Assa Traoré a été reconnue coupable, mercredi en appel, de diffamation envers une gendarme, qu’elle avait accusé d’avoir menti dans l’enquête sur la mort de son frère, Adama Traoré.
Relaxée en première instance de poursuites en diffamation intentées par quatre gendarmes, Assa Traoré a été condamnée mercredi en appel à verser des dommages et intérêts à l'une d'entre eux. Elle a en revanche de nouveau été mise hors de cause concernant les trois autres.
La cour d'appel de Paris ne se prononçait que sur le plan civil : la relaxe au pénal d'Assa Traoré, est définitive dans la mesure où seuls les gendarmes, et non le parquet, avaient fait appel.
Contrairement au tribunal qui l'avait totalement relaxée en 2021, la cour d'appel a reconnu une «faute civile» d'Assa Traoré à l'encontre d'une gendarme, qu'elle avait accusée en 2019, dans une tribune diffusée sur Facebook, d'avoir «menti» dans l'enquête sur la mort de son frère Adama (le 19 juillet 2016, après son interpellation). Elle a été condamnée à verser à l'adjudante 5.000 euros de dommages et intérêts et 4.000 euros en frais d'avocats.
Identité affichée et accusation
Dans son texte, baptisé «J’accuse», Assa Traoré avait affiché l’identité des militaires en les accusant «d’avoir tué (son) frère Adama Traoré en l’écrasant avec le poids de leurs corps», «de ne pas (l’)avoir secouru» et «d’avoir refusé de (le) démenotter en affirmant qu’il simulait».

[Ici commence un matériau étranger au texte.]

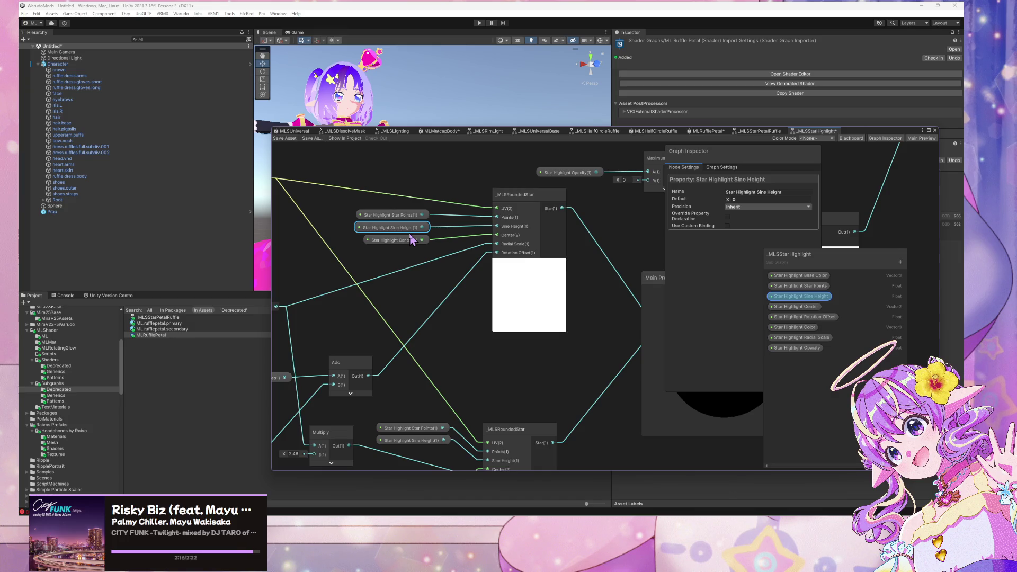
click(736, 200)
text(0.7)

Pour rappel, les juges d’instruction cherchent toujours à déterminer les causes du décès du jeune homme mort à 24 ans. De très nombreuses expertises médicales ont été pratiquées. Certaines ont mis en cause les problèmes de santé de la victime, d’autres, demandées par sa famille, ont pointé le plaquage ventral des gendarmes.
«Un recadrage judiciaire salutaire»
Me Thibault de Montbrial, avocat de l'adjudante, a estimé que la condamnation pour diffamation est «un recadrage judiciaire salutaire, par lequel la cour d'appel de Paris rappelle que le militantisme de Mme Traoré n'est pas un totem d'immunité pour raconter n'importe quoi sur les gendarmes».
Lors de la relaxe initiale, le tribunal avait en effet estimé que «l'excès du propos tenu par Assa Traoré, sur un ton provocateur, et la force des accusations portées contre les gendarmes alors même qu'ils n'étaient ni jugés ni mis en examen doivent nécessairement être appréhendés à la lumière des circonstances de leur publication et du combat personnel et militant ainsi mené par la prévenue». Un point de vue qui avait ulcéré les avocats de gendarmes : «à partir d'aujourd'hui en France, quiconque aura "un combat personnel et militant" contre la police, les institutions, la justice, pourra aller dire absolument n'importe quoi sans encourir de foudres judiciaires», avait dénoncé l'un d'eux.
Me Rodolphe Bosselut, conseil de deux gendarmes, a salué que cette fois «la bonne foi n'est reconnue principalement qu'en raison des liens familiaux» d’Assa Traoré avec son frère, «la cour ayant souligné le caractère fragile de la base factuelle».
La cour a toutefois débouté trois autres gendarmes, qu'Assa Traoré avait accusé d'avoir donné la mort à son frère (elle avait en revanche été condamnée pour atteinte à la présomption d'innocence en 2021). Son avocat a tenu à pointer que sa cliente «a été relaxée au pénal et au civil» concernant les demandes de ces trois militaires.